> _ASSIGNMENT_
From the records below, print exactly the lines starting at the one containing "Produkty pozyskiwane z pasiek wędrownych na" and ending at the one containing "bezpieczeństwa", ends included, and nothing else.

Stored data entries
#####
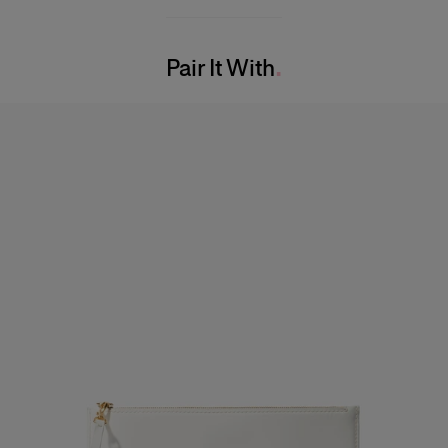
100% Cotton
Model is 177cm/ 5’9” and is wearing a US 2
Washing Instructions
Bust:
34"
Pair It With
Dry Clean Only
Waist:
24.5"
Made in
Hips:
35"
Italy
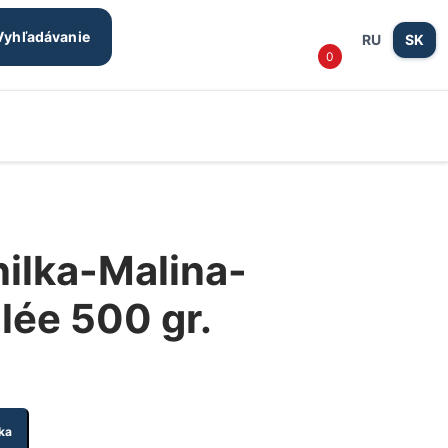
Prihlásen
košík
Vyhľadávanie
RU
SK
0
/
Registrác
nilka-Malina-
lée 500 gr.
ka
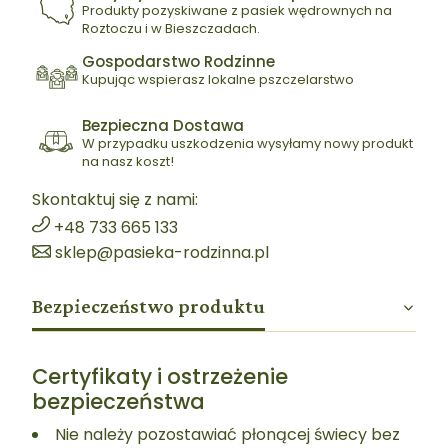
Produkty pozyskiwane z pasiek wędrownych na
Roztoczu i w Bieszczadach.
Gospodarstwo Rodzinne
Kupując wspierasz lokalne pszczelarstwo
Bezpieczna Dostawa
W przypadku uszkodzenia wysyłamy nowy produkt
na nasz koszt!
Skontaktuj się z nami:
+48 733 665 133
sklep@pasieka-rodzinna.pl
Bezpieczeństwo produktu
Certyfikaty i ostrzeżenie
bezpieczeństwa
Nie należy pozostawiać płonącej świecy bez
#####
> _SOLUTION_
Produkty pozyskiwane z pasiek wędrownych na
Roztoczu i w Bieszczadach.
Gospodarstwo Rodzinne
Kupując wspierasz lokalne pszczelarstwo
Bezpieczna Dostawa
W przypadku uszkodzenia wysyłamy nowy produkt
na nasz koszt!
Skontaktuj się z nami:
+48 733 665 133
sklep@pasieka-rodzinna.pl
Bezpieczeństwo produktu
Certyfikaty i ostrzeżenie
bezpieczeństwa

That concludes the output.